Review Question: An Obese Patient with Diabetes
Q. A 56-year-old white woman presents to your office with several complaints of a few weeks’ duration. She notes morning blurred vision that resolves within several hours. She denies having headaches, chest pain, dizziness, or any recent changes in her diet. She has been trying to lose weight and has been pleasantly surprised to see that, according to your office scale, she has lost 10 lb in the past 4 weeks. She is a well-nourished, slightly obese woman holding a bottle of water. Her blood pressure is 118/74 mm Hg. The remainder of the physical examination is unremarkable. You suspect she may be diabetic, which you confirm with a random measurement of blood glucose level at 212 mg/dL and a fasting blood glucose level of 139 mg/dL.
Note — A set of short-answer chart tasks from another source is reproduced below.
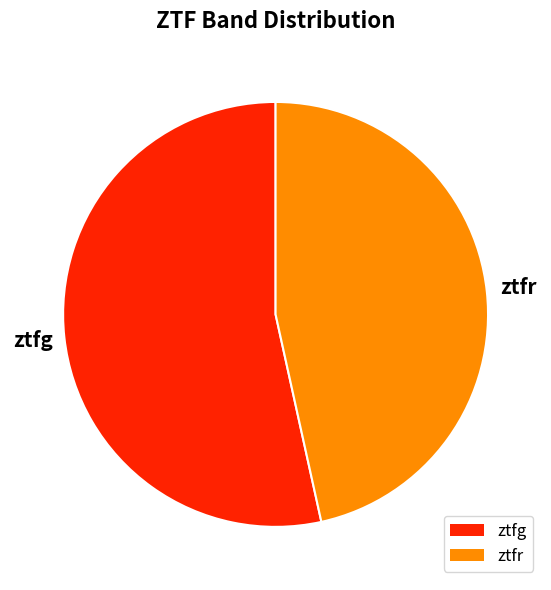

How many slices are in this pie chart?

2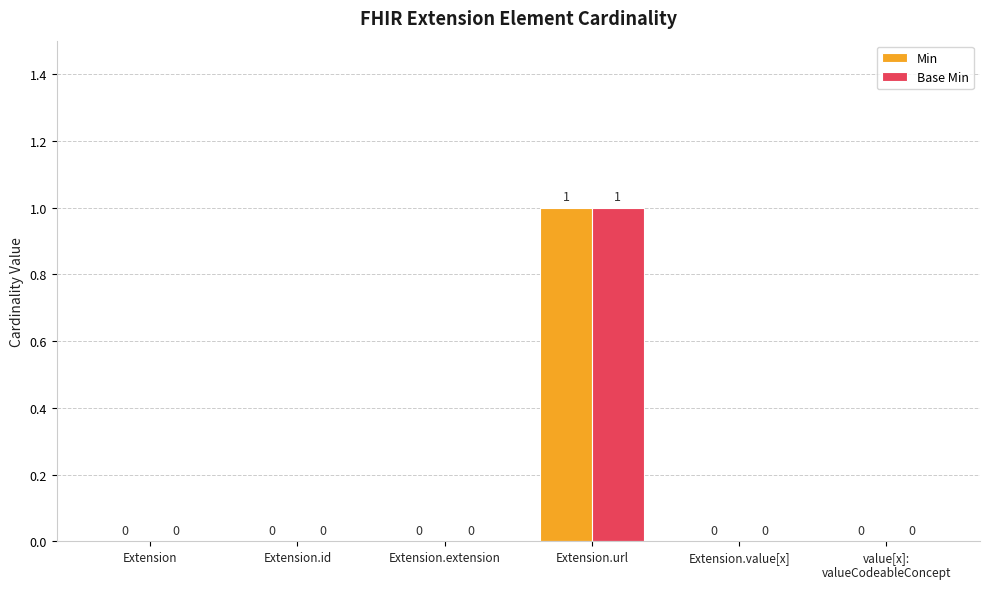

Does the chart contain stacked bars?

No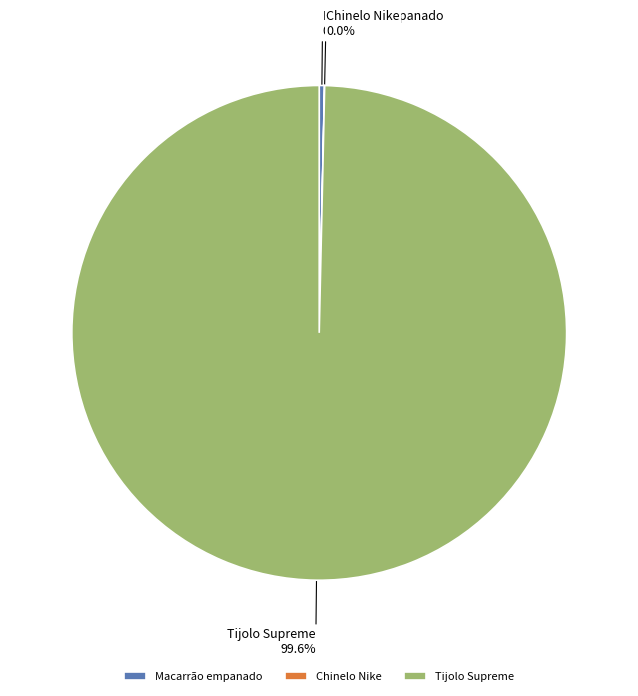

Does Macarrão empanado represent more than half of the total?

No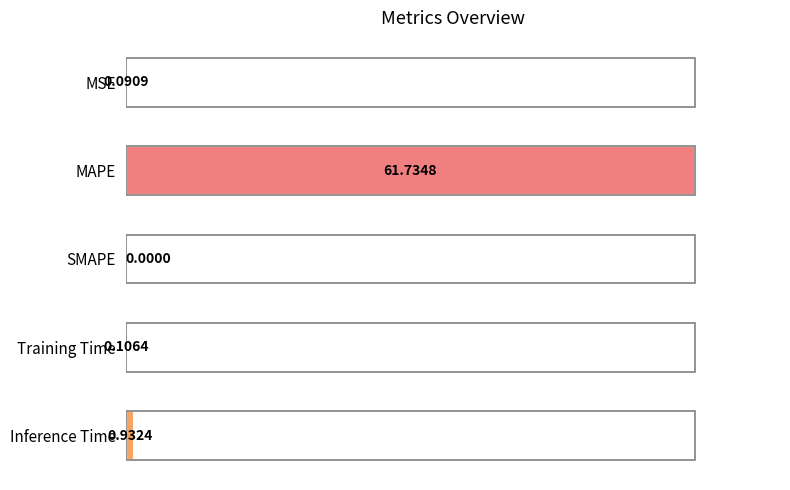

How many positive values are there?

4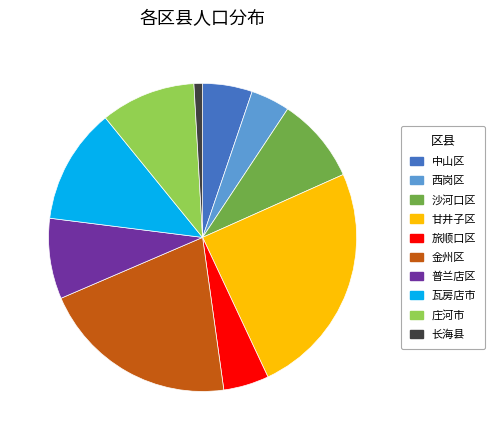

Is there a majority slice in this chart?

No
In addition to a consultation with a dietitian, which of the following diabetes medications would be the most appropriate for this patient?
A. Rosiglitazone maleate (Avandia)
B. Metformin HCl (Glucophage)
C. Lente insulin
D. Glipizide (Glucotrol)
E. Acarbose (Precose)
Answer to review question (from page 1)
B.Patients recently diagnosed with type 2 diabetes or with impaired glucose tolerance should be given clear goals for diet and exercise. This type of diabetes involves beta-cell fatigue and an insulin decrease, along with peripheral receptor insensitivity. In patients who are not obese, sulfonylureas are an excellent first choice, since they address both pathways. In obese patients, as in the case of this patient, metformin HCl would be the best choice of the options given. It has recently gained favor because of its ability to reduce triglycerides, increase peripheral adipocyte sensitization, and decrease hepatic glucose production. There is also evidence that metformin may reduce the incidence of cardiovascular events in persons with diabetes.
1. American Diabetes Association. Standards of medical care in diabetes. Diabetes Care. 2005;28(suppl 1):S4-S36.